Using R TwitteR to Get User Information

I'm gonna keep stating the obvious, because this took me a few hours to figure out. Maybe not working continuously, but still.

So, I have like more than 6000 tweets from one year of AGU alone, so I'm gonna have to sample somehow. Talking this over with my advisor, he suggested that we have to find some reasonable way to stratify and then do random within the stratification. I haven't worked all the details out yet - or really any of them - but I started gathering user features I could base the decision on. Number of tweets with the hashtag was super quick in Excel. But I was wondering if they were new to Twitter, if they tweeted a lot, and if they had a lot of followers. That's all available through the api and using the TwitteR package by Jeff Gentry.  Cool.

So getUser() is the function to use. I made up a list of the unique usernames in Excel and imported that in. Then I went to loop through.


library("twitteR", lib.loc="C:/Users/Christina/Documents/R/win-library/3.0")
#get the data
 data USERdata<-vector()
userInfo<-function(USER){
 temp<-getUser(USER, cainfo="cacert.pem")
 USERdata<-c(USER,temp$created,temp$statusesCount,temp$followersCount)
 return(USERdata)
 }
 #test for users 4-6
 tweeter.info<-sapply(data$user[4:6],userInfo)

But that was sorta sideways... I had a column for each user... sorta weird. Bob O'H helped me figure out how to transpose that and I did, but it was sorta weird.

So then I tried this way:

get.USER.info<-function(startno,stopno){
# set up the vectors first
n<-stopno-startno+1
USER.name<-character(n)
USER.created<-numeric(n)
USER.posts<-numeric(n)
USER.foll<-numeric(n)
for (i in startno:stopno) {
thing<-getUser(data$user[i], cainfo="cacert.pem")
USER.name[i]<-data$user[i]
USER.created[i]<-thing$created
USER.posts[i]<-thing$statusesCount
USER.foll[i]<-thing$followersCount
}


return(data.frame(username=USER.name,created=USER.created, posts=USER.posts,followers=USER.foll, stringsAsFactors=FALSE))
}

So that was cool, until it wasn't.

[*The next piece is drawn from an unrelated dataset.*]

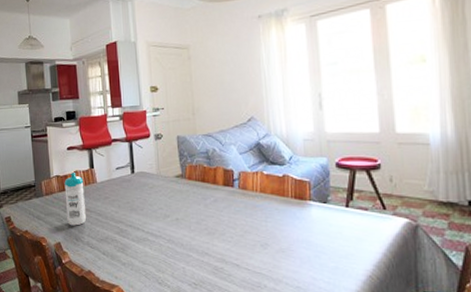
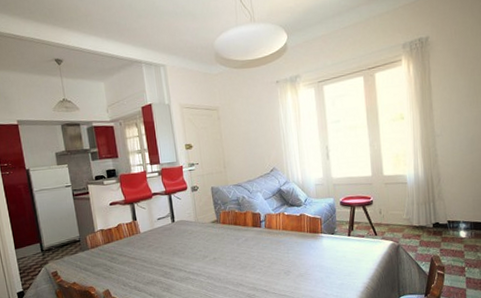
water bottle: present [64,172,87,226] -> none [109,225,133,274]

I mean, turns out that 2% of the users have deleted their accounts or block me or are private or something. So it didn't recover from that error and I tried to test for is.null() and is.NA() but it failed....
So then I went back to the mailing list and there was a suggestion to user try() but eek.
So then I noticed that if you have a pile to look through you're actually supposed to use
lookupUsers(users, includeNA=FALSE, ...)
And I did, and I wanted to keep the NA so that I could align with my other data later... but once again, no way to get the NAs out. And it's an object that's a pile of lists... which I was having trouble wrapping my little mind around (others have no issues).
So I went back and used that command again, and this time said to skip the NA (the not found users). Then I think from the mailing list or maybe from Stack Overflow? I had gotten the idea to use unlist. So here's what I did then:
easy.tweeters.noNA<-lookupUsers(data$user, cainfo="cacert.pem")
#check how many fewer this was
length(easy.tweeters.noNA)
#1247 so there were 29 accounts missing hrm
testbigdf<-data.frame()
for (i in 1:1247){holddf<-twListToDF(easy.tweeters.noNA[i])
testbigdf<-rbind(testbigdf,holddf)
}

And that created a lovely dataframe with all kinds of goodies for it. I guess I'll have to see what I want to do about the 29 accounts.

I really would have been happier if it was more graceful with users that weren't found.

Also, not for every single command you have to user the cainfo="cacert.pem" thingy... Every time, every command.

ALSO, I had figured out oauth, but the twitter address went from http:// to https:// and so that was broken, but I fixed it. I hope I don't have to reboot my computer soon! (Yeah, I saved my credentials to a file, but I don't know... )

Tags: ,

Comments are off for this post